Im not the greatest fly caster, but i casted it a few times comparing to my rio redfish 8wt line. It was very thick, thicker than the 8wt rio, and had a rubbery texture. I only had a few minutes to mess with it but it seemed like i could still get around the same distance. Ill be meeting up with ted sometime soon, he has much more experience and said he'd throw it for me to see how it is. Ill keep you updated.


----------



## mcmsly2 (Apr 8, 2010)

ok cool, please let me know how it goes.


----------



## labman1 (Dec 27, 2015)

Take it back to the fly shop if the test doesn't go well. They sold it, they should back it up if its not a good fit for you and your rod. If they recommended the set up, they should have had you test it before leaving the store or at least offered to order what you want. (I have a ownership % in a niche retail store, and hearing stuff like this makes my blood boil) 

I use that line in an 8wt on a 8wt BVK and Sage Xi3 for redfish in limited scenarios. It maybe more of a placebo effect than real, but if the fish are skittish, especially in clear water, it can be a great line for fly presentation, but not the best casting line for any distance.

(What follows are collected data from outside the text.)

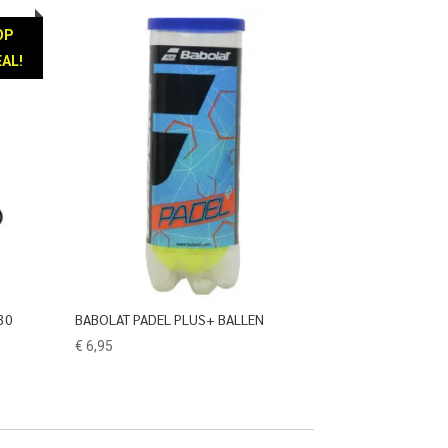
OP
AL!
30
BABOLAT PADEL PLUS+ BALLEN
€
6,95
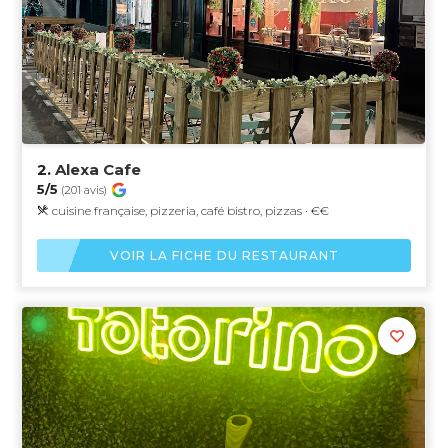
2.
Alexa Cafe
5/5
(201 avis)
cuisine française, pizzeria, café bistro, pizzas · €€
VOIR LA FICHE DU RESTAURANT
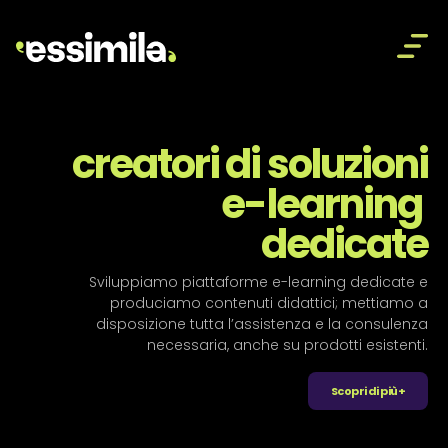
Essimila
creatori di soluzioni

e-learning 
dedicate
Sviluppiamo piattaforme e-learning dedicate e
produciamo contenuti didattici; mettiamo a
disposizione tutta l’assistenza e la consulenza
necessaria, anche su prodotti esistenti.
Scopri di più+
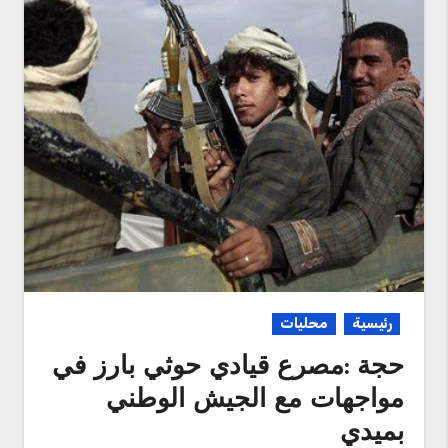
رئيسية
محليات
حجة :مصرع قيادي حوثي بارز في
مواجهات مع الجيش الوطني
بميدي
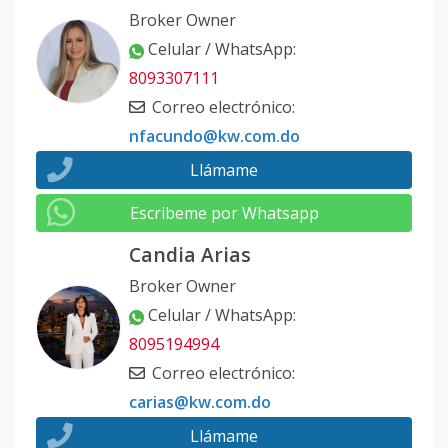
Broker Owner
Celular / WhatsApp
:
8093307111
Correo electrónico
:
nfacundo@kw.com.do
Llámame
Escribeme por Whatsapp
Candia Arias
Broker Owner
Celular / WhatsApp
:
8095194994
Correo electrónico
:
carias@kw.com.do
Llámame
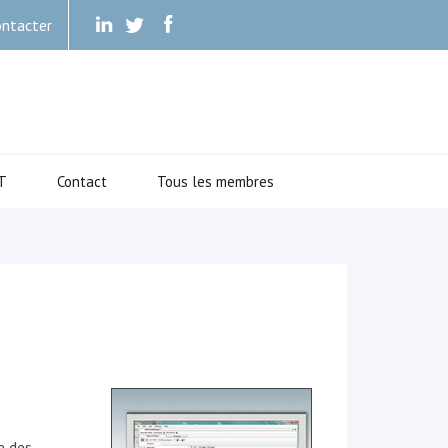
ntacter
.
.
.
T
Contact
Tous les membres
re des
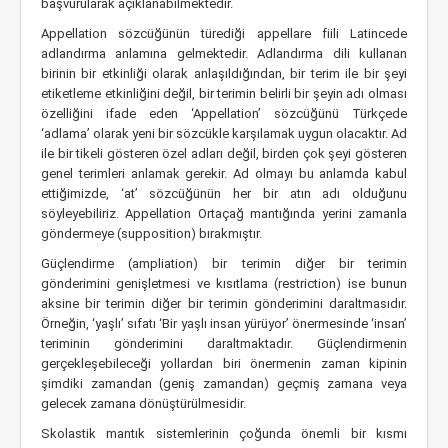
başvurularak açıklanabilmektedir.
Appellation sözcüğünün türediği appellare fiili Latincede
adlandırma anlamına gelmektedir. Adlandırma dili kullanan
birinin bir etkinliği olarak anlaşıldığından, bir terim ile bir şeyi
etiketleme etkinliğini değil, bir terimin belirli bir şeyin adı olması
özelliğini ifade eden ‘Appellation’ sözcüğünü Türkçede
‘adlama’ olarak yeni bir sözcükle karşılamak uygun olacaktır. Ad
ile bir tikeli gösteren özel adları değil, birden çok şeyi gösteren
genel terimleri anlamak gerekir. Ad olmayı bu anlamda kabul
ettiğimizde, ‘at’ sözcüğünün her bir atın adı olduğunu
söyleyebiliriz. Appellation Ortaçağ mantığında yerini zamanla
göndermeye (supposition) bırakmıştır.
Güçlendirme (ampliation) bir terimin diğer bir terimin
gönderimini genişletmesi ve kısıtlama (restriction) ise bunun
aksine bir terimin diğer bir terimin gönderimini daraltmasıdır.
Örneğin, ‘yaşlı’ sıfatı ‘Bir yaşlı insan yürüyor’ önermesinde ‘insan’
teriminin gönderimini daraltmaktadır. Güçlendirmenin
gerçekleşebileceği yollardan biri önermenin zaman kipinin
şimdiki zamandan (geniş zamandan) geçmiş zamana veya
gelecek zamana dönüştürülmesidir.
Skolastik mantık sistemlerinin çoğunda önemli bir kısmı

I picked up a spool of that line in a trade, but don't know that I'd buy it.

It you are consistently casting under 50', I would think the 7wt line on the 8wt BVK might pose a bit of a challenge loading, especially if you are throwing bigger flies.

For me, the the Rio redfish or the SA line is a better overall line for short to long distances, small to big flies. You can increase the leader length in those lines to help with skittish fish and maintain the ability to load and cast at 30' or 70+'.


----------